I realized that if I couldn’t control myself in small situations, I wouldn’t be able to control myself in the market. So I began with simple actions. When I prepared food, I wouldn’t eat it immediately. I would let it sit for a while. It sounds insignificant and stupid, but I did that anyway. Of coursse don’t wait too long so your food gets cold, but take some pause before you eat. I just prepared the food and just did not eat it right away.
At the same time, I was trying to shift my thinking to longterm. In most of my daily decisions, I started to ask myself what the long-term impact will be. I prefer to live way below my live standards I can afford. I’ve lived like that my whole life. So this was not so hard for me because it is almost natural for me. I was raised that way. I think that this helped me a lot. Sometimes it might be exhausting a bit, because almost anything I do, I just think about what impact will it have on my future - positive or negative. Based on that I make my decisions. Might not be for everybody, but for me it works.
Also when something happens in life or in trading, people tend to act emotionally right away and just think it’s this way because blah blah. I am trying to pause and ask what is actually happening and how to solve it. Instead of focusing on my feelings in the moment, I focus on the solution. Sometimes that means being extremely calm, almost like a stone. But this approach works, because If you react to every loss, every move, every fluctuation, you will exhaust yourself, sooner or later. If you treat problems as situations to solve rather than emotional attacks, you stay stable. But of course all of these things I am telling you have it’s own negatives and can’t be used in relationships for example. So separate that from your career.

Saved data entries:
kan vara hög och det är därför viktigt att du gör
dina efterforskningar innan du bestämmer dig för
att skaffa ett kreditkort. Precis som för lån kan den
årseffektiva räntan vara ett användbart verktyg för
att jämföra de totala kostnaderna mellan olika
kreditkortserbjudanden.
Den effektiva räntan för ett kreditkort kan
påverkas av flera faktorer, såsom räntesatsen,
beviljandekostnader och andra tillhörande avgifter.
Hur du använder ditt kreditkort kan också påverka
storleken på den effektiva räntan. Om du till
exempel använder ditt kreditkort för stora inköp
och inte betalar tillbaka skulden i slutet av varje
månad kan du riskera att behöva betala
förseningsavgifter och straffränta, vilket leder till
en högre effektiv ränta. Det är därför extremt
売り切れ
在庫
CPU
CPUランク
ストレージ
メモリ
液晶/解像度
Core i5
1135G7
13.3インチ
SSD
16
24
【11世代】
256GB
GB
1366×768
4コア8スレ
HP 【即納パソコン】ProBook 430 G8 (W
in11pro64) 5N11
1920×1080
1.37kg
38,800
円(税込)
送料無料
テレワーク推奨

Tasks for this exercise
**A.** Render the lines of the saved data entries, starting at the very beginning of the entries and continuing through the line that contains "beviljandekostnader och andra", as a Markdown table with the columns Number and Entry line, leaving out any blank lines.
**B.** Write the next part of the essay on self-control in trading, picking up after its final sentence.

Answers for this exercise
**A.**
| Number | Entry line |
|---|---|
| 1 | kan vara hög och det är därför viktigt att du gör |
| 2 | dina efterforskningar innan du bestämmer dig för |
| 3 | att skaffa ett kreditkort. Precis som för lån kan den |
| 4 | årseffektiva räntan vara ett användbart verktyg för |
| 5 | att jämföra de totala kostnaderna mellan olika |
| 6 | kreditkortserbjudanden. |
| 7 | Den effektiva räntan för ett kreditkort kan |
| 8 | påverkas av flera faktorer, såsom räntesatsen, |
| 9 | beviljandekostnader och andra tillhörande avgifter. |

**B.**
To close these thoughts here I want to tell you something which contradicts the first sentences of this letter but it is that you cannot build patience in trading without trading. Thinking about becoming a good trader will not make you one. It’s the same as wanting to be the best football player in the world but never playing football. You have to trade. You have to experience losses. You have to make mistakes. Then you analyze what went wrong, adjust and try again. Improvement comes from iteration. This is also the reason why I have put it as the last point of this what I did. Your daily life matters more than trading and if you act someway in your daily life, probably you will act that way in trading too. Doesn’t matter if it is positive or negative.
You have to understand that trading income is not stable. Some months you make nothing. Some months you make a lot. The strong months must cover the weak ones and this is the reason why you need to build patience. Without patience you just can’t wait through these bad months and you will just do nonsense decisions along the way. At this point also matters a lot your capital size you are trading. If you want to go full-time, you need an account large enough that even a relatively small percentage return can cover a meaningful portion of your yearly expenses. I can almost guarantee you that you will not live well from small account size. It is just not possible. Even if you have big account it will be pretty hard, believe me. So don’t stress yourself even more with pushing yourself to be full-time trader with $1,000 on the trading account.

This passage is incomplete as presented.